**ASSIGNMENT**
Update the rows starting at the beginning of the rows and ending at the line containing "changed in v2.1.1 yet.", replacing "terminals" with "devices" and leaving everything else unchanged. Output only those rows.

**DATASET CONTENT**
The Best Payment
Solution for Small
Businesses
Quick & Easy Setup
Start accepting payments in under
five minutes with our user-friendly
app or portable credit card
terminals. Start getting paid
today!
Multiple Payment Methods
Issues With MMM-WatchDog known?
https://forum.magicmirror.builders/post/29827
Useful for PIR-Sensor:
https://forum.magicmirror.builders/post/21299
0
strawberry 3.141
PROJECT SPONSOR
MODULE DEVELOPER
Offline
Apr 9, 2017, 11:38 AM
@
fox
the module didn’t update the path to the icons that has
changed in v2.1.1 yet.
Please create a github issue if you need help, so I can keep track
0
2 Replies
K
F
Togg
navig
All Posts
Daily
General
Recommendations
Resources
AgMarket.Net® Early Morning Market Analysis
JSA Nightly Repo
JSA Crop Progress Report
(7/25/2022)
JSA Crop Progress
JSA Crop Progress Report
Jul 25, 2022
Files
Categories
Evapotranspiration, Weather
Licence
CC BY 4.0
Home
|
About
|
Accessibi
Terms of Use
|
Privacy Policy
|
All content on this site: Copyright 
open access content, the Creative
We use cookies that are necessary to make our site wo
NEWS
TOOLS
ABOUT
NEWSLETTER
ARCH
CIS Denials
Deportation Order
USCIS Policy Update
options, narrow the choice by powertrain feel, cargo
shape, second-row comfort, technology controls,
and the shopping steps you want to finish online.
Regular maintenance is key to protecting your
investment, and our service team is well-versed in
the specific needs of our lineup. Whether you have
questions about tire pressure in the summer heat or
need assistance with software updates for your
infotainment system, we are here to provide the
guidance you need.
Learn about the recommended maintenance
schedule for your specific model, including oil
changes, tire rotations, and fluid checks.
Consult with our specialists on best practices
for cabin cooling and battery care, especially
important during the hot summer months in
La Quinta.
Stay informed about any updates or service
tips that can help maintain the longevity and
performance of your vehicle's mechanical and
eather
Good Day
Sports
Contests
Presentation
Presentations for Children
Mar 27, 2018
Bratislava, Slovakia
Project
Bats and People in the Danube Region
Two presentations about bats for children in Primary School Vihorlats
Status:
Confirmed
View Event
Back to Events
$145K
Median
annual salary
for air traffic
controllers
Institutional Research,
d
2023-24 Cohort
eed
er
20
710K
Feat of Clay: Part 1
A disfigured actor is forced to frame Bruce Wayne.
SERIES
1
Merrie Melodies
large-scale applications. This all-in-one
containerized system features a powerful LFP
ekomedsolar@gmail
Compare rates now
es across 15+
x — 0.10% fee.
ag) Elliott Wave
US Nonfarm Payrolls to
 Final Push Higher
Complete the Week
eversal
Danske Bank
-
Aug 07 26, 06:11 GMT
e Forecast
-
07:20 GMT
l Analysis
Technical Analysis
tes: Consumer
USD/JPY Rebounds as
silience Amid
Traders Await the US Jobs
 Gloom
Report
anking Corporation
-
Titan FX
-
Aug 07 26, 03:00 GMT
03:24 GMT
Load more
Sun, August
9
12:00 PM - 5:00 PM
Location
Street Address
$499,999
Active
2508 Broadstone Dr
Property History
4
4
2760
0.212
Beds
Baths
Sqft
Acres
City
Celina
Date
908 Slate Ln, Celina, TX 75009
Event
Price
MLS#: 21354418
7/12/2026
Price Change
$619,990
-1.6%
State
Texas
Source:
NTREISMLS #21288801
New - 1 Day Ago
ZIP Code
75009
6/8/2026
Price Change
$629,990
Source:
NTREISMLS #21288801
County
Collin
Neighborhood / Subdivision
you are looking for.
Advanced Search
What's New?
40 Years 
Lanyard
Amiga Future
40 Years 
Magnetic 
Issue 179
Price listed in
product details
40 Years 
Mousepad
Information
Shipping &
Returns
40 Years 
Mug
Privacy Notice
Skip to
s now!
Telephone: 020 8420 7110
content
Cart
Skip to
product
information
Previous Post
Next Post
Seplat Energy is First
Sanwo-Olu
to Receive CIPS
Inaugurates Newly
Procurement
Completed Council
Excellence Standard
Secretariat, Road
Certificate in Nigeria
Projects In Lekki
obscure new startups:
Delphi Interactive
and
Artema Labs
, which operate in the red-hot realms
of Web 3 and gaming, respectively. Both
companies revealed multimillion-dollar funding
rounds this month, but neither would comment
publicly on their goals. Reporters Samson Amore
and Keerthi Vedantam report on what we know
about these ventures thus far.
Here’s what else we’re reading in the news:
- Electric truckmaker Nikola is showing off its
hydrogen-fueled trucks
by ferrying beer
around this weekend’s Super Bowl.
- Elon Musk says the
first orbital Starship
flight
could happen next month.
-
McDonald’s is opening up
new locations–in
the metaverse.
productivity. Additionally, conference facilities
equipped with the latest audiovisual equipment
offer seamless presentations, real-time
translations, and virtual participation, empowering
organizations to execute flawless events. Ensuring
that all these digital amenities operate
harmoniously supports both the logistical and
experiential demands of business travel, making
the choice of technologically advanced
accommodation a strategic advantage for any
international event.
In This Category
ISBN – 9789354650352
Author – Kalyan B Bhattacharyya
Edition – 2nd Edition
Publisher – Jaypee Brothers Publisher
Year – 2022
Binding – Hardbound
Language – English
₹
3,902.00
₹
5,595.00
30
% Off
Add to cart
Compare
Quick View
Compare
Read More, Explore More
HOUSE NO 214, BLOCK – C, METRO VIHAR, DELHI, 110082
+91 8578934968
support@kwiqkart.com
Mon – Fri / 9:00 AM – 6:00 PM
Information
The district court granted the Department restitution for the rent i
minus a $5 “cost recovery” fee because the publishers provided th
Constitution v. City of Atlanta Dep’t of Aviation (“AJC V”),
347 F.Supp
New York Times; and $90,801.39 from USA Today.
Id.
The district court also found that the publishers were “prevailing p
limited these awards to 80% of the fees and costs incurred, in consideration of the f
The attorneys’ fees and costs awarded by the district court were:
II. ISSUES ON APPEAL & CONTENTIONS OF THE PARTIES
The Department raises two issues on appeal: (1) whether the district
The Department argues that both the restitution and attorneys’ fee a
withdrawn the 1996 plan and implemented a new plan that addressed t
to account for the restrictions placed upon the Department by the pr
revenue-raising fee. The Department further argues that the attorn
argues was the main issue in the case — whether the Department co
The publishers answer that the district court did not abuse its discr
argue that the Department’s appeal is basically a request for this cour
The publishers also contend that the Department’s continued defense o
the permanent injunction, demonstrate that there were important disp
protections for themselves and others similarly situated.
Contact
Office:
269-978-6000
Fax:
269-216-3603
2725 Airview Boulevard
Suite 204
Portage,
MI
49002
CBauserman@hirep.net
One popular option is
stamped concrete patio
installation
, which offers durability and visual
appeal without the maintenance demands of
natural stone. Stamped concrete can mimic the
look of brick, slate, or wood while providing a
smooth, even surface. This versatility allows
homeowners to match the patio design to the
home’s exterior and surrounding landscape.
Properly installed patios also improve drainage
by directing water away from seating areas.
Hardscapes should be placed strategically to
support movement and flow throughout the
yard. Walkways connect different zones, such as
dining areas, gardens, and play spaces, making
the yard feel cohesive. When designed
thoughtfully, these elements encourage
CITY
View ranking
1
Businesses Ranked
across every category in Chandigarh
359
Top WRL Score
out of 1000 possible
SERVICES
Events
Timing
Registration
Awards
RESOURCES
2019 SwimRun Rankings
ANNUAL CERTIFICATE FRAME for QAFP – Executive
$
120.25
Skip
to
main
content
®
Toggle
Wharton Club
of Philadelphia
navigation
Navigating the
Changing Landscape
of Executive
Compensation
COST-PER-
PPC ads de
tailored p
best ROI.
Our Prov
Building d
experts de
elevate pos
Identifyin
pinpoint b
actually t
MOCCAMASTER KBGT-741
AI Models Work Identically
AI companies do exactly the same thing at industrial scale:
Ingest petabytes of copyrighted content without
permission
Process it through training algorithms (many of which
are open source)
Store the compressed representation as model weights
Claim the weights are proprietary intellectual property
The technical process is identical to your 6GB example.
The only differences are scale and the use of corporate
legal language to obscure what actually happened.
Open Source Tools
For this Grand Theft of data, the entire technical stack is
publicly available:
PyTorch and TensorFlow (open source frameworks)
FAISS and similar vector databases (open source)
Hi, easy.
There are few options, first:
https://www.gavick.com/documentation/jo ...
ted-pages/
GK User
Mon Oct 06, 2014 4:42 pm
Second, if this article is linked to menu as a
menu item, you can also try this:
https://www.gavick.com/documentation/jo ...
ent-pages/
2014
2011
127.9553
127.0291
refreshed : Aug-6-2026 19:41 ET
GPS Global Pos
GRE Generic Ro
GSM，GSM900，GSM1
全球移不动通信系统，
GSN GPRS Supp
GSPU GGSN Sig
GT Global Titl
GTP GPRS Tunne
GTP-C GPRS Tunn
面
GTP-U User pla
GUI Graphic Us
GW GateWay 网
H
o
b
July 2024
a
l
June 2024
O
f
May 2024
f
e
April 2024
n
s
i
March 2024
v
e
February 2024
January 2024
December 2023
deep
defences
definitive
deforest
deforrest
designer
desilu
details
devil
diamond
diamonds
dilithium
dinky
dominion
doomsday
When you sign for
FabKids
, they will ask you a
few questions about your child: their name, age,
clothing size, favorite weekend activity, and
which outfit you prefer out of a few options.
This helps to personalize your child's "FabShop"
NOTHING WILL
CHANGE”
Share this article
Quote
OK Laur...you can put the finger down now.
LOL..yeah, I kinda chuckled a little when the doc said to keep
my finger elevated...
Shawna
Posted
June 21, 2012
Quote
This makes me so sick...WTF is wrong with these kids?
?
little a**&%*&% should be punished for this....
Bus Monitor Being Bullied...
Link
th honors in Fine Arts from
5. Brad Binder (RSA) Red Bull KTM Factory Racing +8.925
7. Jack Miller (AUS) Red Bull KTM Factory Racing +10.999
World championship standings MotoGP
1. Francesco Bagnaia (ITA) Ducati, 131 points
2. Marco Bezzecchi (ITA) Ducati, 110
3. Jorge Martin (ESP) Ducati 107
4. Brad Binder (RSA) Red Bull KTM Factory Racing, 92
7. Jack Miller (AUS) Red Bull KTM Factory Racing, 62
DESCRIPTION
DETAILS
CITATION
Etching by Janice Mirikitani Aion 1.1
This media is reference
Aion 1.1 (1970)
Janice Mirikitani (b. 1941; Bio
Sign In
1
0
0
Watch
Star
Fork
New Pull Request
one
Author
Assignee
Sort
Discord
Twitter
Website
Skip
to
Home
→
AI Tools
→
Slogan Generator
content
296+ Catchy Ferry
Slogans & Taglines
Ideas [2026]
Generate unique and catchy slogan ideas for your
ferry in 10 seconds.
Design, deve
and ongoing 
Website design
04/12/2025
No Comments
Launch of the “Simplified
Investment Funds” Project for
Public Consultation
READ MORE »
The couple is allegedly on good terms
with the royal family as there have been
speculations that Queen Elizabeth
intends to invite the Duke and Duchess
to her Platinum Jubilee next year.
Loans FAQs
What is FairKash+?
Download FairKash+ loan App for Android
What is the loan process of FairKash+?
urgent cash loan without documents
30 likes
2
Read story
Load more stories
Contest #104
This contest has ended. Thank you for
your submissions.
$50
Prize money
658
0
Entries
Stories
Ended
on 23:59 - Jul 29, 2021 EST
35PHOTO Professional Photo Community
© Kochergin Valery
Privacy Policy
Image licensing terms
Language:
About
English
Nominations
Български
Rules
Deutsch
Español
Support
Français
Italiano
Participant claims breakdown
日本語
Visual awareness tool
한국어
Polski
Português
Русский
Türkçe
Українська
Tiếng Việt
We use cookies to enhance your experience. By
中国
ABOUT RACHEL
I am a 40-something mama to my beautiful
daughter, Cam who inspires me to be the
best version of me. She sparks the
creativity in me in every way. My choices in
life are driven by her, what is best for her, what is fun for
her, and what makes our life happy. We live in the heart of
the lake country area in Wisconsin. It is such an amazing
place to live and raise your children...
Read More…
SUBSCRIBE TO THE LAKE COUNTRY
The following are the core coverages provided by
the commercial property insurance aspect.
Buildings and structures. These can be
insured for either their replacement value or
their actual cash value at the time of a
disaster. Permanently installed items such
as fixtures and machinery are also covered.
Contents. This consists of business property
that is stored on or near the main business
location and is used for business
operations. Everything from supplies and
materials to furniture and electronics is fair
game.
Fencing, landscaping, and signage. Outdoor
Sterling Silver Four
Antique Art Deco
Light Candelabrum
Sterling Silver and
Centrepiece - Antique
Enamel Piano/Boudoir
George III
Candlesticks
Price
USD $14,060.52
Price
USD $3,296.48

**ANSWER BOX**
The Best Payment
Solution for Small
Businesses
Quick & Easy Setup
Start accepting payments in under
five minutes with our user-friendly
app or portable credit card
devices. Start getting paid
today!
Multiple Payment Methods
Issues With MMM-WatchDog known?
https://forum.magicmirror.builders/post/29827
Useful for PIR-Sensor:
https://forum.magicmirror.builders/post/21299
0
strawberry 3.141
PROJECT SPONSOR
MODULE DEVELOPER
Offline
Apr 9, 2017, 11:38 AM
@
fox
the module didn’t update the path to the icons that has
changed in v2.1.1 yet.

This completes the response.